Looking down the street you can see the one pair of columns of the triboro bridge. You can walk down easily, it’s downhill. Brick projects on the left, brownstones on the right. Sometimes the wind will come up, and I’ll remember just how beautiful she was.

The closer you get the bigger the bridge is. It’s quite huge, actually, when you see it from the top of the hill you’re the better part of a mile away from it. The closer you get the more detail is revealed. Not only is it a massive structure, but it required so many parts to acheive it’s function, it is a fantastic accomplishment, a true testament to the hand of man. As I gaze at its magnificence I only regret that I could kill her but once.

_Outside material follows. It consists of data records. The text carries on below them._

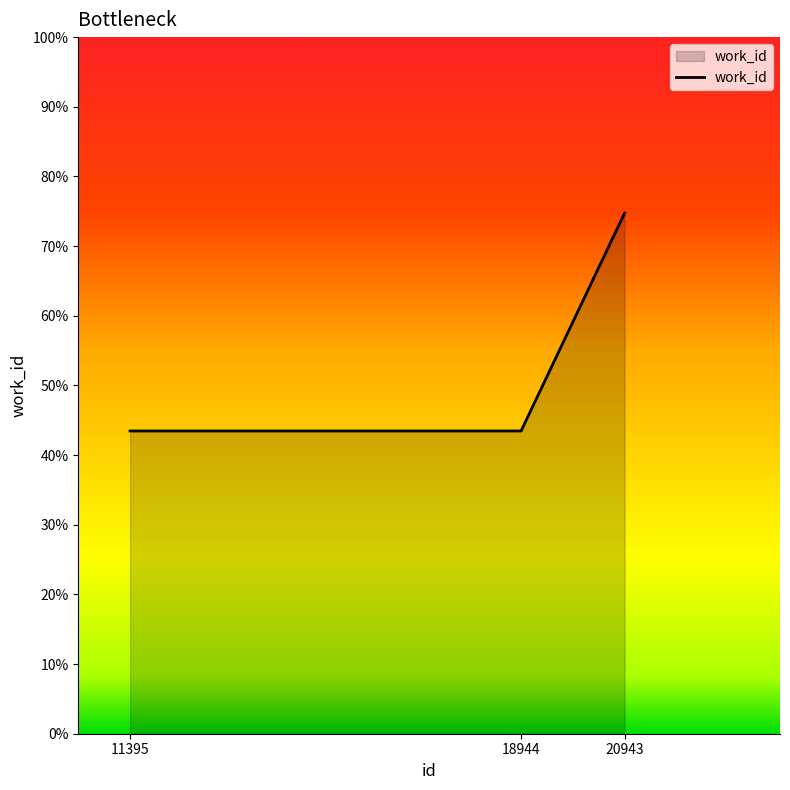

List the labels in order of value, largest first.

20943, 11395, 18944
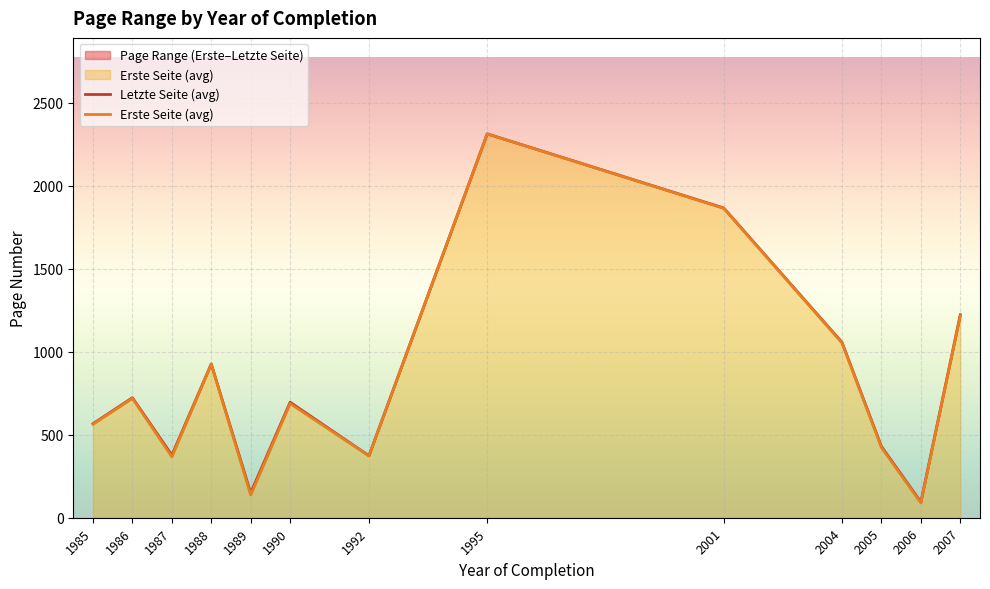

Reading right to left, extract all data points from this chart.

Letzte Seite (avg): 2007=1222.4	2006=94.6	2005=429.0	2004=1056.0	2001=1865.0	1995=2311.3	1992=373.5	1990=695.5	1989=149.5	1988=926.0	1987=377.0	1986=722.7	1985=566.3
Erste Seite (avg): 2007=1217.0	2006=89.4	2005=423.0	2004=1052.3	2001=1863.0	1995=2311.0	1992=372.5	1990=687.5	1989=137.5	1988=925.0	1987=367.0	1986=719.0	1985=563.3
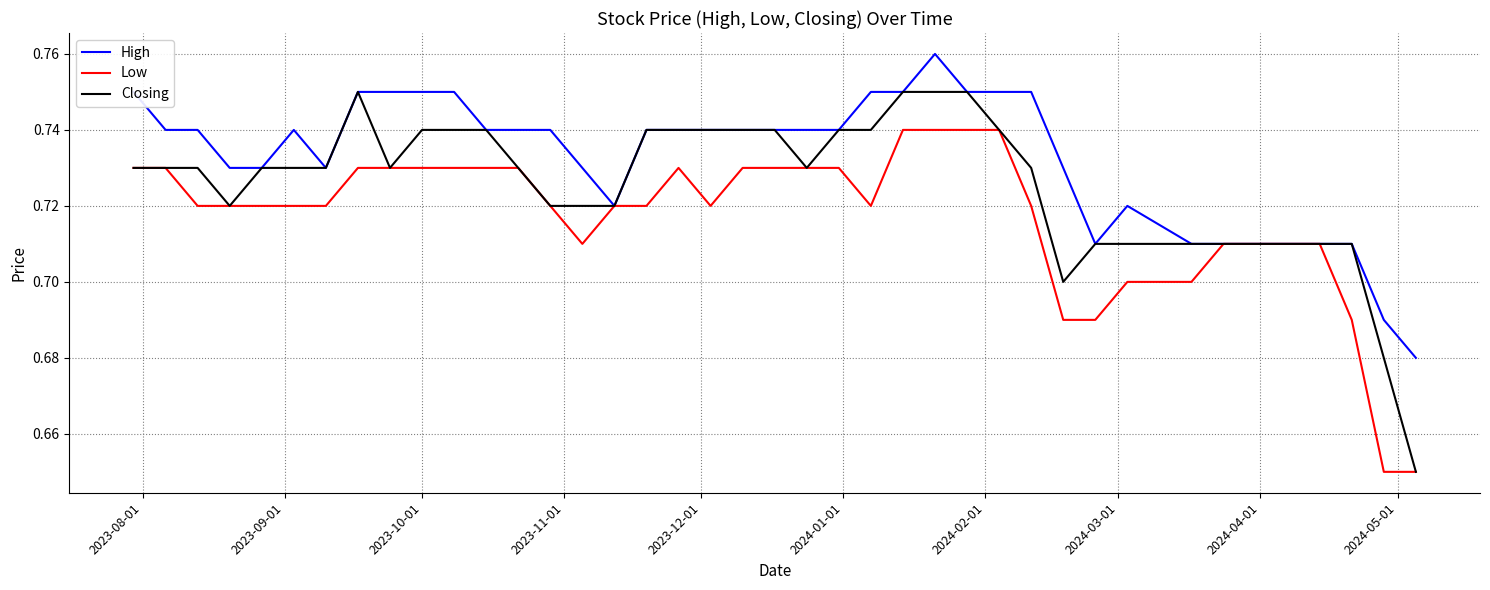

Which series has the largest total across all categories?

High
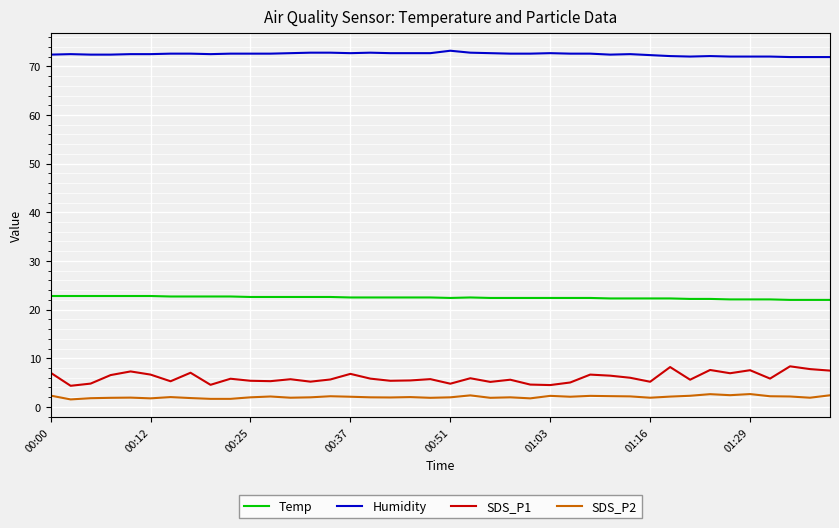

Which series has the widest spread of values?

SDS_P1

It is the east river that it crosses, that cold and dark ever moving body, wavelets racing one another to nowhere, sparkling sunshine or playing in the lights of the bridge. Deep and dark, mysterious and always changing, fresh up here and brackish down south near its mouth. It is gorgeous, it is awesome, and it is her tomb.

Memory has no horror like that which occurs in the present. Guilt is meaningless, a forever past tense, regrets are for what we’ve failed to do, being sorry is for lost opportunities. Walk along the west bank of the river, forgive and forget, try to ignore the noisy traffic on the FDR, and wonder how I threw that barrel, her weight and all, over that railing.